Despite evidence that stored data is more vulnerable than data in transit, companies still focus encryption efforts on data transmission.
It’s Time to Protect Stored Data
A recent survey conducted by CIO and PricewaterhouseCoopers found that the most common result of security breaches in the past 12 months was the compromise or loss of stored data, just ahead of applications and network availability.
It’s Also Time to Make Encryption a Priority
Only 30 percent of IT executives said their companies encrypt stored data, yet it’s attacked most frequently.

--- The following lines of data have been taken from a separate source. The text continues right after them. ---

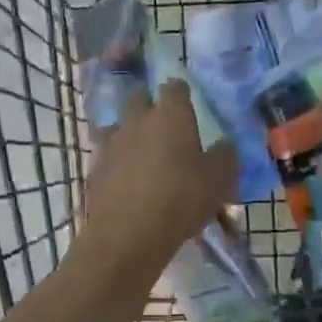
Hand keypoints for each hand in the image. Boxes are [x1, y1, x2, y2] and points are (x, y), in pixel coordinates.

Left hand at [79, 80, 237, 276]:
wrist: (128, 235)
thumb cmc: (181, 199)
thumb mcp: (220, 180)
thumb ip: (225, 155)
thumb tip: (224, 145)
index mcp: (170, 115)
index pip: (174, 87)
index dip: (182, 93)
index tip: (189, 103)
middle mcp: (137, 120)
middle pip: (139, 99)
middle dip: (151, 107)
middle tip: (165, 127)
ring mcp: (111, 143)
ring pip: (119, 126)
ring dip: (130, 134)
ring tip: (144, 154)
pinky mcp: (95, 168)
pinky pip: (109, 156)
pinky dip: (118, 163)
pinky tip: (128, 181)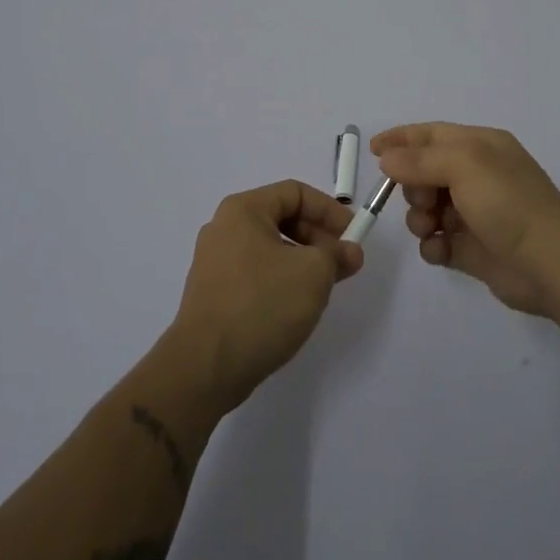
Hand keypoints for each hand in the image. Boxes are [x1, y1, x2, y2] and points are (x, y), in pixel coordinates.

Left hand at [167, 180, 362, 410]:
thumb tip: (349, 251)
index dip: (329, 210)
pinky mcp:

Source: “State of IT Security 2003,” a worldwide study conducted by CIO and PricewaterhouseCoopers—7,596 respondents
Don’t lose the key. If you store encrypted data and lose the digital encryption key, you cannot read that data. Depending on the form or encryption you choose, if you store data in an encrypted fashion and lose the digital encryption key or access passwords, you have no way of ever reading that data again. Make sure you have backup procedures and access permissions as part of your encryption strategy, including storing encryption keys and passwords in escrow with a secure third party.
Pick and choose. Some stored information may warrant this additional level of security, such as R&D or sensitive customer records, but other data may not. Companies should frequently review the classification of data and information and determine which assets require encryption.
Align your security policy with your company’s business objectives. This will help you determine which data is critical to the business—requiring additional layers of security—and which is not.